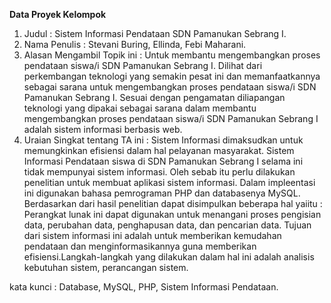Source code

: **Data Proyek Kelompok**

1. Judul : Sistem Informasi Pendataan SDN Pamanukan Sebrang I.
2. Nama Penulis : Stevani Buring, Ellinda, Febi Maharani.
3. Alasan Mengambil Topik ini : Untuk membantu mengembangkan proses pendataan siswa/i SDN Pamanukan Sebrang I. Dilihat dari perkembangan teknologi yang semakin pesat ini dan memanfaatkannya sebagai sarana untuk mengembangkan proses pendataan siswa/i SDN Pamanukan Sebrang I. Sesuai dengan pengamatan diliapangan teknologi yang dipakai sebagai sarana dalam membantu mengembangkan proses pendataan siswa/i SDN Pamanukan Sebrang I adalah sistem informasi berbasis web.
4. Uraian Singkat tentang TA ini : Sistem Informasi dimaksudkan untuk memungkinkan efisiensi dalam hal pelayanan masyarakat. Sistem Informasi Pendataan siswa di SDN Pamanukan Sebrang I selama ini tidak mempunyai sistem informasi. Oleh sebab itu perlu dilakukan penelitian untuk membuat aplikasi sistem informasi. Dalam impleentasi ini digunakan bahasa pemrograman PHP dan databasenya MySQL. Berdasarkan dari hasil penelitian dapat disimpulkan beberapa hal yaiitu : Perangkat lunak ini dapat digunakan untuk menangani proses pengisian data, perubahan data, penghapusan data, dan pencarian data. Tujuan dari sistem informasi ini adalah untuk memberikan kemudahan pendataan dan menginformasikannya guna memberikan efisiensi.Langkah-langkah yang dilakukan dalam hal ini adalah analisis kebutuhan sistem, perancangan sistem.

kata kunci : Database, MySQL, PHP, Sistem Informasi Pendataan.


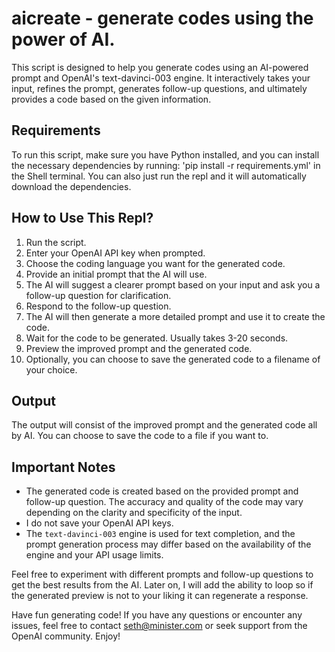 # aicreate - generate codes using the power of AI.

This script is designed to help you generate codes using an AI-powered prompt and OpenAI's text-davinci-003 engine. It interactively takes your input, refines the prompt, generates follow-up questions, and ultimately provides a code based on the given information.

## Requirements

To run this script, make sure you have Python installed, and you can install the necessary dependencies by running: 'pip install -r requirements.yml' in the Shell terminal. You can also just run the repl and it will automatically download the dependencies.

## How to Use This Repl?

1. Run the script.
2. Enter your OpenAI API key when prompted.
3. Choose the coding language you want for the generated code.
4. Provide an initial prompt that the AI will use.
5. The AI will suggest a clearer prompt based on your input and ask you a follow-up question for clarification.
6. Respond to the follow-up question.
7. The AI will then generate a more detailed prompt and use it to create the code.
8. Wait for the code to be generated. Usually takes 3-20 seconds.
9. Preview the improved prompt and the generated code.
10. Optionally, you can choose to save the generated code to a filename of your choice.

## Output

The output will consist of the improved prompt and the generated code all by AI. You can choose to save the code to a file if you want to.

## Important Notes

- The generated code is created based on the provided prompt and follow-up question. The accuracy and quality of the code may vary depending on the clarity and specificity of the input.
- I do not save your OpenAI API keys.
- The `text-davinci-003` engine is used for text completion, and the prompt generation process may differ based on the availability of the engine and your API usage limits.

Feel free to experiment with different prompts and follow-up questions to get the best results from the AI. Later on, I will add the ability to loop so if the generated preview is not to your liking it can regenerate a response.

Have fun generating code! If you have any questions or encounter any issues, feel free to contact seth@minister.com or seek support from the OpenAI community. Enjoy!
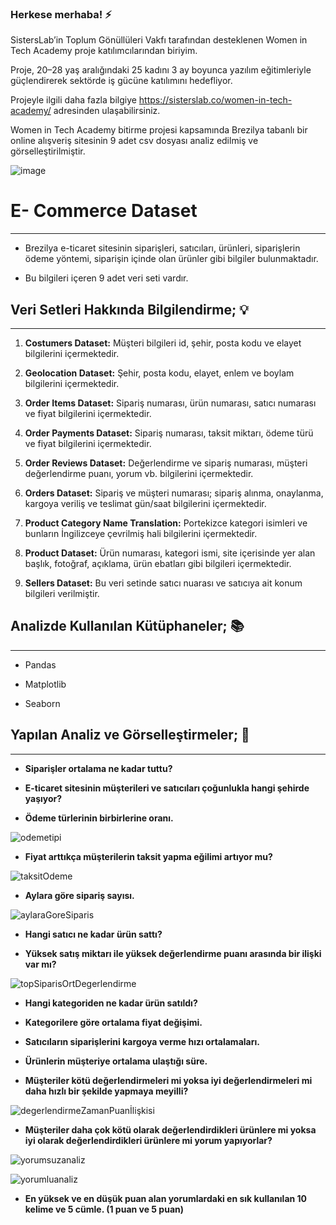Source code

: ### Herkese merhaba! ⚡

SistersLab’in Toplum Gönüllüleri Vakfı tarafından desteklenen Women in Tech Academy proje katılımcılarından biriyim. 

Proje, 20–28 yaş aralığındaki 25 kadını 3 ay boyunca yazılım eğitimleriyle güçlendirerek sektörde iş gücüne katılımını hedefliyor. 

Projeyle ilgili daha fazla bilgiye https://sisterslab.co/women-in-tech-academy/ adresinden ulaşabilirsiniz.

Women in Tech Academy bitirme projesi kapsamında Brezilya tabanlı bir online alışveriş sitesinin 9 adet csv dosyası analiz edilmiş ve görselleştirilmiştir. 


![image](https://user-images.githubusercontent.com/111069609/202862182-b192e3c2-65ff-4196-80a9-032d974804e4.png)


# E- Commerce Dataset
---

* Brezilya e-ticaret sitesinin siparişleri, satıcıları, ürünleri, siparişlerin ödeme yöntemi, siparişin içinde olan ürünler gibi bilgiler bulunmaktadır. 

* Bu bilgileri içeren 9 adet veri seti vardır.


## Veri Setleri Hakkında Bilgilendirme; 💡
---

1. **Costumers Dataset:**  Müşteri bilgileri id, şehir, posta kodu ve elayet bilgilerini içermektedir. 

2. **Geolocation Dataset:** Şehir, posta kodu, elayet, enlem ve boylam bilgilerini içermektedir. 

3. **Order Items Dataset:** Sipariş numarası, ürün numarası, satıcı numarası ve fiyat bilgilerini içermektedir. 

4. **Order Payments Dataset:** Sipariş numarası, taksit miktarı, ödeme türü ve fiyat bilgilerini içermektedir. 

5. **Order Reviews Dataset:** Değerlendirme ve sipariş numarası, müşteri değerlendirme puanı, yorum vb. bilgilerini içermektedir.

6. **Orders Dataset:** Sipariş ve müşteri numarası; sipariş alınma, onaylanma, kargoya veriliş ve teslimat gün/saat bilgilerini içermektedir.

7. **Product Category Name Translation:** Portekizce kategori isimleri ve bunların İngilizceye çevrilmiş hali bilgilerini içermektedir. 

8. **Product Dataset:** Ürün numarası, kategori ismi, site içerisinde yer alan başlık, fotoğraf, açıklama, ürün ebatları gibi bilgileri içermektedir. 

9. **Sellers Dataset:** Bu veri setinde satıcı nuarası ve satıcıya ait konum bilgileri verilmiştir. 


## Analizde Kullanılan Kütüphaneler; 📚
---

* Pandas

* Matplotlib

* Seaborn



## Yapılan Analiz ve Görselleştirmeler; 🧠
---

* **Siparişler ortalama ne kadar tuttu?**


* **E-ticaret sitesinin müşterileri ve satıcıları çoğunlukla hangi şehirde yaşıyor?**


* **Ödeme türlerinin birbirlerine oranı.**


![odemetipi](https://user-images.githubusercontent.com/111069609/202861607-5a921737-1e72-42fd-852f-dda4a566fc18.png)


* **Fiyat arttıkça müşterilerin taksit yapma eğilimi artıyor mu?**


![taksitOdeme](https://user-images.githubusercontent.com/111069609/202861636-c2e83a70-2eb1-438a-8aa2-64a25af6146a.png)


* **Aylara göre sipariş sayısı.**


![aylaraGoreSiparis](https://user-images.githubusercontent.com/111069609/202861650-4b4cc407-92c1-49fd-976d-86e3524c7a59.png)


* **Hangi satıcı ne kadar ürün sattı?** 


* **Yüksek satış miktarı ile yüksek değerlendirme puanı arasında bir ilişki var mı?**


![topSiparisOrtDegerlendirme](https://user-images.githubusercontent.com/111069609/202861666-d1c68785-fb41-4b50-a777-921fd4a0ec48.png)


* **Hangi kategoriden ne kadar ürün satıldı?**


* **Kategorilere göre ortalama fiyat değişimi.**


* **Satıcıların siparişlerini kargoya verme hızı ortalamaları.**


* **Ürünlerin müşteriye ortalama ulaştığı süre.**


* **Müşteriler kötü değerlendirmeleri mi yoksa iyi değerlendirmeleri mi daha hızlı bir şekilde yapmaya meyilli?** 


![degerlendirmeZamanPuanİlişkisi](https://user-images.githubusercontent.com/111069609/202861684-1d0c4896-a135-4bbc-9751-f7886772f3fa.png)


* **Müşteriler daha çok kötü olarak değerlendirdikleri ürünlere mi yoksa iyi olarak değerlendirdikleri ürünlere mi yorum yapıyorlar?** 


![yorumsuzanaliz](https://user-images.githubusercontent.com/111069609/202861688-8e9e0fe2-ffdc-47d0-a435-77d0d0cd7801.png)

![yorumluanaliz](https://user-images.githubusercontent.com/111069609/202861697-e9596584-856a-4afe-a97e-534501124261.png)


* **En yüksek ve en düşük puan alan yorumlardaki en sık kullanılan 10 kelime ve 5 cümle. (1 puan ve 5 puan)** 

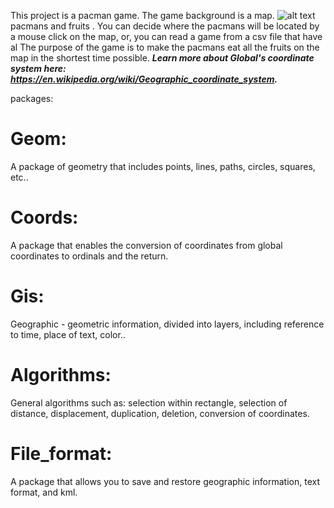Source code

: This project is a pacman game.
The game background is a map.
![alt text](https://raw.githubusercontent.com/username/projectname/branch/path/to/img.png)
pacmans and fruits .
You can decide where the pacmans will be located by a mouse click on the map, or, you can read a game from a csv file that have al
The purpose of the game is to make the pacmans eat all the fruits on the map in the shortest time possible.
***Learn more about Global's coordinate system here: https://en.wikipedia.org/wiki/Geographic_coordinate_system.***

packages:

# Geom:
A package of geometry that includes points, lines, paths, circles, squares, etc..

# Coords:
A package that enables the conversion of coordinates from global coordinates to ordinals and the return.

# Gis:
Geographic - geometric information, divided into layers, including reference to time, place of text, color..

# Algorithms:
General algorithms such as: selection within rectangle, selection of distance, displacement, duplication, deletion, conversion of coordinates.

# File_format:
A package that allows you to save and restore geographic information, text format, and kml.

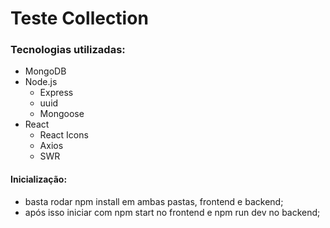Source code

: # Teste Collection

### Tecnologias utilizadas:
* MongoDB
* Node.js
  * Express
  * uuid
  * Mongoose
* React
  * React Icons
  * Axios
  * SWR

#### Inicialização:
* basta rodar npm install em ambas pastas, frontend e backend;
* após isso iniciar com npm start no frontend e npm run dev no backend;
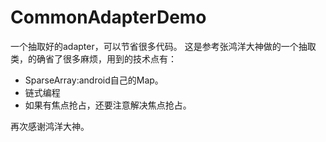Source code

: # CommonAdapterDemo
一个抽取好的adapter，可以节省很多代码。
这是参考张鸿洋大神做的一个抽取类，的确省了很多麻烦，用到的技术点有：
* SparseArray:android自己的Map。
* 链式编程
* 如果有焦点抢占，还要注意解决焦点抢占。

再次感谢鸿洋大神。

▶ **What is being asked**:
From the records above, put every line from the one containing "4. **Order Payments" up to and including the one containing "ortalama fiyat değişimi.**" into a JSON list of strings, one string per line. Leave out blank lines.

▶ **Written answer**:
[
  "4. **Order Payments Dataset:** Sipariş numarası, taksit miktarı, ödeme türü ve fiyat bilgilerini içermektedir. ",
  "5. **Order Reviews Dataset:** Değerlendirme ve sipariş numarası, müşteri değerlendirme puanı, yorum vb. bilgilerini içermektedir.",
  "6. **Orders Dataset:** Sipariş ve müşteri numarası; sipariş alınma, onaylanma, kargoya veriliş ve teslimat gün/saat bilgilerini içermektedir.",
  "7. **Product Category Name Translation:** Portekizce kategori isimleri ve bunların İngilizceye çevrilmiş hali bilgilerini içermektedir. ",
  "8. **Product Dataset:** Ürün numarası, kategori ismi, site içerisinde yer alan başlık, fotoğraf, açıklama, ürün ebatları gibi bilgileri içermektedir. ",
  "9. **Sellers Dataset:** Bu veri setinde satıcı nuarası ve satıcıya ait konum bilgileri verilmiştir. ",
  "## Analizde Kullanılan Kütüphaneler; 📚",
  "---",
  "* Pandas",
  "* Matplotlib",
  "* Seaborn",
  "## Yapılan Analiz ve Görselleştirmeler; 🧠",
  "---",
  "* **Siparişler ortalama ne kadar tuttu?**",
  "* **E-ticaret sitesinin müşterileri ve satıcıları çoğunlukla hangi şehirde yaşıyor?**",
  "* **Ödeme türlerinin birbirlerine oranı.**",
  "![odemetipi](https://user-images.githubusercontent.com/111069609/202861607-5a921737-1e72-42fd-852f-dda4a566fc18.png)",
  "* **Fiyat arttıkça müşterilerin taksit yapma eğilimi artıyor mu?**",
  "![taksitOdeme](https://user-images.githubusercontent.com/111069609/202861636-c2e83a70-2eb1-438a-8aa2-64a25af6146a.png)",
  "* **Aylara göre sipariş sayısı.**",
  "![aylaraGoreSiparis](https://user-images.githubusercontent.com/111069609/202861650-4b4cc407-92c1-49fd-976d-86e3524c7a59.png)",
  "* **Hangi satıcı ne kadar ürün sattı?** ",
  "* **Yüksek satış miktarı ile yüksek değerlendirme puanı arasında bir ilişki var mı?**",
  "![topSiparisOrtDegerlendirme](https://user-images.githubusercontent.com/111069609/202861666-d1c68785-fb41-4b50-a777-921fd4a0ec48.png)",
  "* **Hangi kategoriden ne kadar ürün satıldı?**",
  "* **Kategorilere göre ortalama fiyat değişimi.**"
]